Fajar dan Umi terhenyak kaget. Mereka seakan tidak percaya dengan penjelasan Ivan.

“Astaga. Nggak nyangka selama ini dia main judi online,” seru Fajar. Mulutnya sampai menganga saking terkejutnya.

“Edan benar itu anak. Diam-diam main judi online.” Umi mendengus kesal. 

“Bisa jadi dia pergi cari kerja di kota lain buat nutupi kalah judi,” ujar Ivan.

Fajar mengangguk-angguk keheranan sedangkan Umi menggeleng sambil menahan gejolak marahnya.

“Tau kota mana, Van?” tanya Umi.

“Nggak tau, Mi.” 

Umi menghela nafas dalam-dalam.

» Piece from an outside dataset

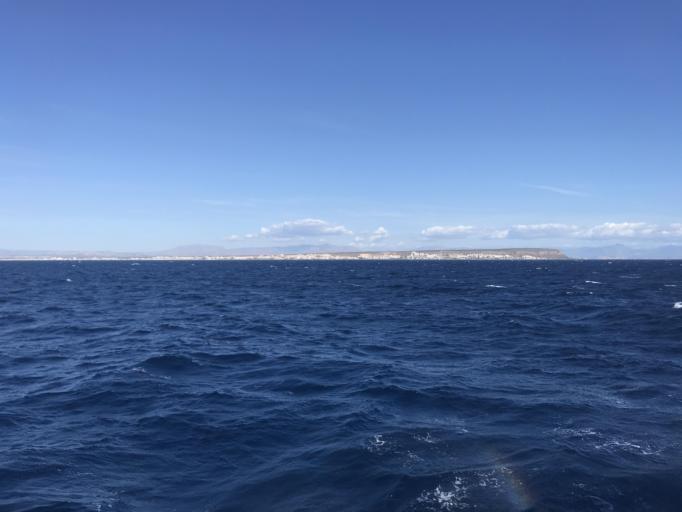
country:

Rasa marah dan jengkel menghiasi wajahnya. 

Siangnya, saat di jam istirahat, Umi dan Fajar makan di warung Mie Ayam Bakso Pak Bowo. Mereka berdua beruntung dapat tempat duduk. Hari kemarin sama sekali tidak kebagian. 

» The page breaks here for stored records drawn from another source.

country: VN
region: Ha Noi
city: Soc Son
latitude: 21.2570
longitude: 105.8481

Selama menyantap mie ayam bakso, Fajar sedikit terganggu lantaran Umi tidak hentinya menggerutu tentang Agus. Ia tidak bisa seratus persen menikmati nikmatnya bakso yang jadi kesukaannya. Fokusnya pun terbelah antara menanggapi kegusaran Umi atau mengunyah belahan bakso.

Fajar heran dengan teman kerjanya itu. Bisa mengomel dan mengunyah mie ayam sekaligus. Tanpa tersedak ataupun terbatuk. Meski mulutnya terus menerus melontarkan makian pada Agus, ajaibnya, raut wajah Umi begitu menikmati mie ayam bakso. Dan itu berlangsung hingga mereka berdua selesai makan. 

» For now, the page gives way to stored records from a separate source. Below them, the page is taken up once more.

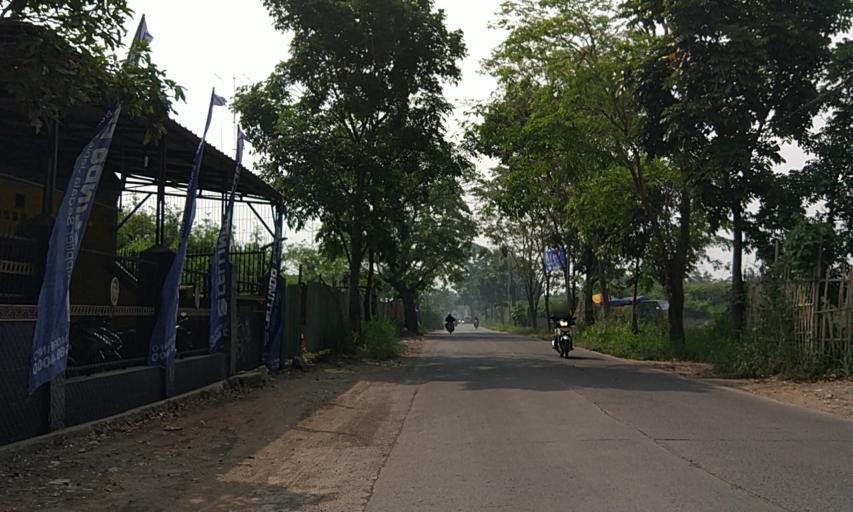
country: ID
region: West Java
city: Soreang
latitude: -7.0362
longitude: 107.5511
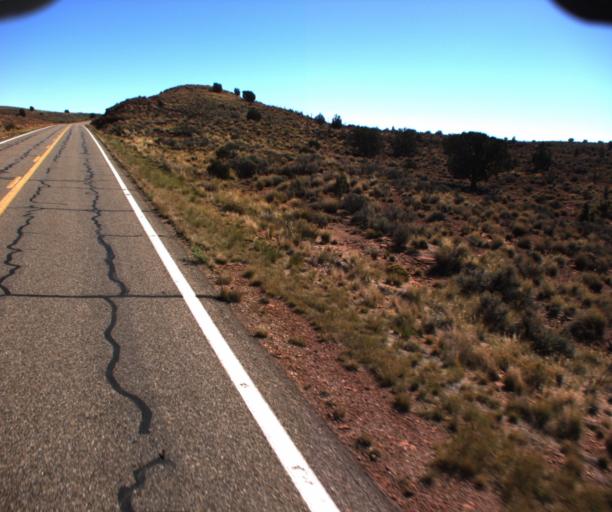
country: US
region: Arizona
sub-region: Coconino County
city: Fredonia
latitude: 36.9073
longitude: -112.4008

“Aku janji bakal cari si Agus. Kamu nggak usah khawatir,” tutur Fajar begitu mereka selesai makan. 

“Makasih, ya, Jar,” balas Umi dengan suara datar sembari menyedot es teh manis. Mukanya terlihat puas sekali. Fajar tampak jengkel dengan umi lantaran dirinya tidak bisa menikmati mie ayam bakso.

Sore harinya, Fajar pergi ke tempat kos Agus. Fajar sedikit kaget mendapati motor milik Agus ada di parkiran kos; lengkap dengan helm hitamnya. 

Ada rasa senang dan lega yang menyusup di batin Fajar. Ia pun berjalan menuju kamar Agus. Fajar sempat berpapasan dengan teman kos Agus yang ia kenal.

“Si Agus ada di kamar?” tanya Fajar. Temen kos Agus itu malah bingung.

“Aku nggak tau ya, Mas. Soalnya aku baru balik kos tadi siang. Lima hari kemarin aku pulang kampung.”